Earlier this week we shared a post on online therapy and that hit close to home because my personal health (both mental and physical) is a really important point to me right now, even if it doesn’t always feel like it is taking priority. I recognize that I have anxious tendencies and when life gets complicated some of the issues I face are anxiety and not sleeping well. To mitigate these feelings I try to do things like daily yoga, gratitude exercises, and get out of my own head by reading or listening to podcasts about other people’s stories. In addition, I always say that my therapy is playing sports or exercising. I even started running alone now that it looks like we won’t be able to do much in the way of team sports for awhile here in Helsinki.

However, I also recognize that my health is vulnerable. While my normal practices usually are enough to keep me happy and upbeat, these days I don’t always feel that same energy. Sure, the world is in a hard place for everyone right now, but that doesn’t always make it easier to get outside of my own head and take actions where I can. This is one of the reasons that I think the guest post we shared earlier this week is such a nice addition to our articles on mental health—I am not afraid of asking help from professionals when I think I need it and I don’t think you should be either!
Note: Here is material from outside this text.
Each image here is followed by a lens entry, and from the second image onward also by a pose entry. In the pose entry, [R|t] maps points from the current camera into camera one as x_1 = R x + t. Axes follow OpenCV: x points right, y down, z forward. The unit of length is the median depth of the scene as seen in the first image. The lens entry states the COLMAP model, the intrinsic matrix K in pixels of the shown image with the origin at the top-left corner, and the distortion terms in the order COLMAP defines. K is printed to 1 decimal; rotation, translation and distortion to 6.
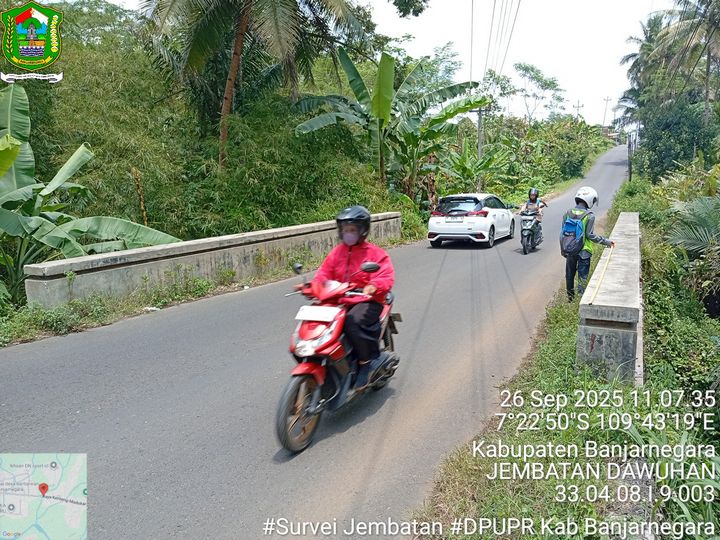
lens RADIAL K [[552.5, 0, 356.5], [0, 552.5, 285.8], [0, 0, 1]] dist [0.083072, -0.168522]
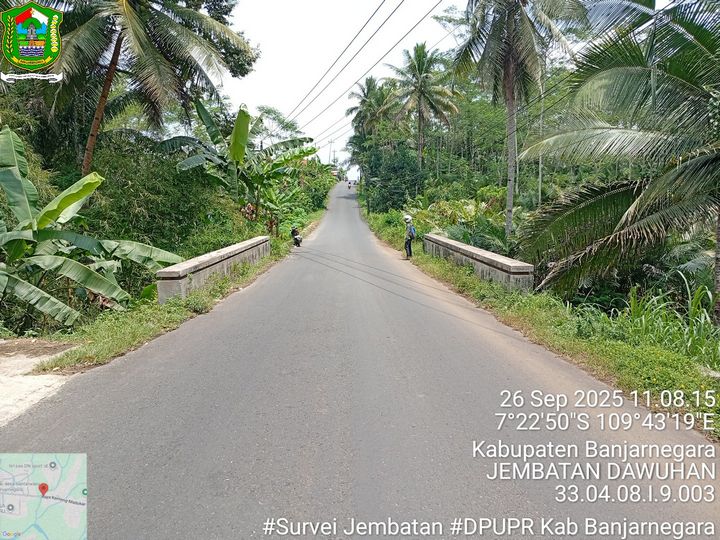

If I could share one thing I have re-learned over the past couple of weeks is that you are worth the investment. Oftentimes, we are really focused on everything else around us that we end up with so little to give back to ourselves. Whether it is going for a run and cooking a healthy dinner or taking a bath with a glass of wine, taking time for ourselves isn’t only nice, it is often essential to be able to do our other jobs in life.

Vulnerability in travel:

Like many others, I will not be going home to see my family this year. It is not the first year I have chosen (because, in all honesty, it was my choice) to spend the holidays away from my family, but this year is different. Even though my family would have supported the decision to go to see them for a couple of weeks, I decided to stay in Finland. Right now, I just don’t feel comfortable traveling. The situation isn’t ideal, but I cannot change it, I can only change my reaction and, so, I am trying to be positive about what I can do here.

In the above cases, I talk about vulnerability in friendship and vulnerability in my health as things to continue working on; however, in this case, vulnerability in travel means I will give up travel for now. It wasn’t an easy choice, especially considering that after the year we’ve all had, we all want some comfort food and time with the people we love. At the same time, this is the active choice I am taking and, although I don’t think it is the only right choice, it is the right one for me.

I guess, all of this is to say, if you feel vulnerable right now, please don’t feel alone. Being vulnerable and recognizing your vulnerability is not something to be ashamed of either, no matter what society might tell you. Remember that everyone feels vulnerability, even if they don’t want to share it.

If you ever feel like you need to talk, please know we are here.